**What is needed:** Scan the records for "Yedek". Show the matching lines.

(Saved data entries)
#####

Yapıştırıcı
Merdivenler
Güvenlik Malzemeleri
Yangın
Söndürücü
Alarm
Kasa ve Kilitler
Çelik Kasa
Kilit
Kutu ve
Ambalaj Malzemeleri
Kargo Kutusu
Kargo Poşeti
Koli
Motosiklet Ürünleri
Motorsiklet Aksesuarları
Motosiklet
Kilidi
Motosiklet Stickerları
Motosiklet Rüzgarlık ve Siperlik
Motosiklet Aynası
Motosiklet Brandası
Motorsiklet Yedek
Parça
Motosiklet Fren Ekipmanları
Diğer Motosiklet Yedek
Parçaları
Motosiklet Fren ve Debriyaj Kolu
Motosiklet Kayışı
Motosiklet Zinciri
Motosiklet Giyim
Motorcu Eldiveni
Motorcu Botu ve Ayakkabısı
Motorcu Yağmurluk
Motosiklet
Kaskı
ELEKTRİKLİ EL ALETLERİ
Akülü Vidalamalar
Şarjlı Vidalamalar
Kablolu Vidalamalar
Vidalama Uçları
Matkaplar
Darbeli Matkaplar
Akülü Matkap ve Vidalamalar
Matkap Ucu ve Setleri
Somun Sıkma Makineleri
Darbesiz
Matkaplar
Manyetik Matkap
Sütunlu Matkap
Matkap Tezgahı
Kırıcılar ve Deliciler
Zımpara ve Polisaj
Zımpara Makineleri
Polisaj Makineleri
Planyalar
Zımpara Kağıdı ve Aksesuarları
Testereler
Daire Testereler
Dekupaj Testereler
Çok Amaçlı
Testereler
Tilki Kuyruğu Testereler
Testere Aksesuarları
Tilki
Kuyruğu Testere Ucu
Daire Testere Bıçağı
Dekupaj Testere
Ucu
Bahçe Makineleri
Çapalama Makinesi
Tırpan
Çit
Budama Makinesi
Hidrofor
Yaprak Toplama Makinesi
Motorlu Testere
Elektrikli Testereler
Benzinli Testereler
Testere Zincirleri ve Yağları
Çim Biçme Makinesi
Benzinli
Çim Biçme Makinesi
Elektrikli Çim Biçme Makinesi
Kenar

#####

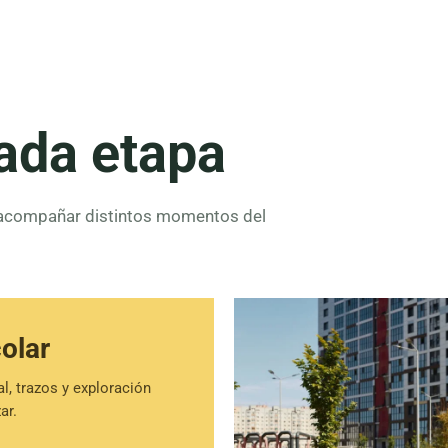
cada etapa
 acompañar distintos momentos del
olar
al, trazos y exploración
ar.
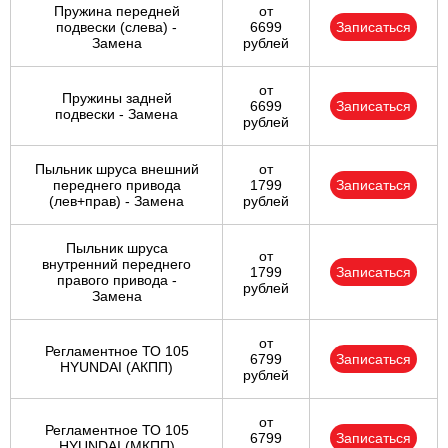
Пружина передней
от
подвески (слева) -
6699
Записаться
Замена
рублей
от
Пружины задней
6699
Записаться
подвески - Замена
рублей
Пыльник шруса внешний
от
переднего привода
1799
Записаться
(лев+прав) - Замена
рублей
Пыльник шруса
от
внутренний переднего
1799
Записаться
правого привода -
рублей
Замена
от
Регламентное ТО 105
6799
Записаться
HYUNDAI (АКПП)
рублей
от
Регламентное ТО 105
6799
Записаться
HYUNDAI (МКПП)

#####

**Output for this exercise:**
Motorsiklet Yedek
Diğer Motosiklet Yedek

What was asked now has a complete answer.